> [Exercise tasks]
A - Translate this sentence from the television review into Spanish: "Nothing impacting them adjusts the stakes in a way that is inappropriately melancholic or melodramatic."
B - Carry on writing the television review from its last sentence.

> [Supplied text]
And if you’re saying, “So nu? Isn’t that what the show has always been?” Yes! But in giving the voiceover narration to Bishé’s Lucy, the ninth season — whether you liked it or not — endeavored to explore what was universal about breaking into the medical profession, presenting a version of naïveté that was recognizable, but not recognizably J.D. Restoring the narrative to J.D.’s perspective, only limitedly matured over 25 years, is a bore. If J.D. was a man-child when the show started, back in 2001, what is he now if his privilege has allowed him to skate through live generally unweathered?
Faison, Chalke and McGinley all have truly effective dramatic beats as we see the strain their lives have suffered over these three decades. Nothing impacting them adjusts the stakes in a way that is inappropriately melancholic or melodramatic. They’re just grown-ups. I was so impressed, especially with Faison, that it became vaguely depressing watching the next three episodes and being reminded that, even if you can hope that a half-hour here or there will give the other cast members deserved opportunities, the show is not and never has been an ensemble. It’s Braff’s show. He even directs the pilot. The show’s gravity pulls everything toward him and negates the necessity to follow through with anybody else.

[Stored data entries]
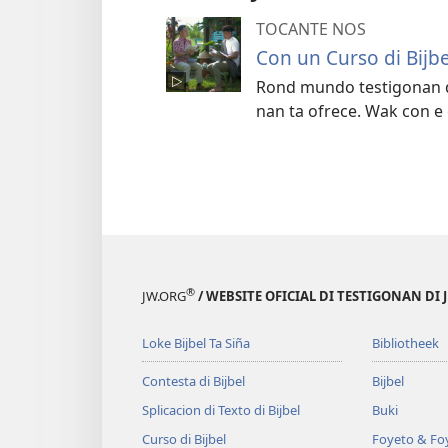
TOCANTE NOS
Con un Curso di Bijbe
Rond mundo testigonan di 
nan ta ofrece. Wak con e 
®
JW.ORG
/ WEBSITE OFICIAL DI TESTIGONAN DI 
Loke Bijbel Ta Siña
Bibliotheek
Contesta di Bijbel
Bijbel
Splicacion di Texto di Bijbel
Buki
Curso di Bijbel
Foyeto & Foy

> [Task results]
A - Nada de lo que les afecta altera lo que está en juego de una manera que resulte inapropiadamente melancólica o melodramática.

B -
The cutaway fantasy sequences are as amusingly whimsical as they’ve always been, but they again show that J.D.’s version of the fantastical remains exactly what it always was. The substance and execution of the fantasy sequences were both fairly innovative for a broadcast sitcom in 2001, and largely remain so. What has changed is that the rest of the Bill Lawrence sensibility, which he kept in the broadcast space for so long, has moved to Apple and Netflix and across the streaming landscape, capitalizing on expanded running time and loosened tonal restrictions to become the dominant voice of the half-hour (or more) comic format. Shows like Ted Lasso and Shrinking have proven how, with five to 10 extra minutes per episode, zaniness and seriousness can go hand-in-hand. In this new season of Scrubs, the seriousness goes back to being an occasional condiment.
Was the medical material in Scrubs ever good? I would argue that it really was fine at the show’s peak. I don’t require all medical comedies to be somewhat pointed satires, but there’s a newfound toothlessness when Scrubs tries to tackle the high cost of prescription drugs or … actually, nothing else. None of the medical plots stick.
Whatever my complaints or disappointments, I still love Faison, Chalke and the little bit of McGinley we’re treated to. The new stars are all fine, with Morrow, Mohammadi and Dudman the standouts. Bayer is always good at playing characters who are so chipper you assume there’s something wrong with them, and these episodes are beginning to show the cracks in her cheery veneer.
And it isn’t exactly Braff’s fault that I don’t find J.D.’s hijinks as funny at 50 as they were at 25, because Braff is still participating gamely in the silliness.
In the original series, Cox took to calling J.D. “Bambi,” because he seemed so wide-eyed, wobbly and unformed. Sticking with the Disney references, J.D. has become more of a Peter Pan figure, and the show around him, which looked ready to move forward 15 years ago, is back to refusing to grow up.
If that’s what you want from Scrubs, you’ll be pleased.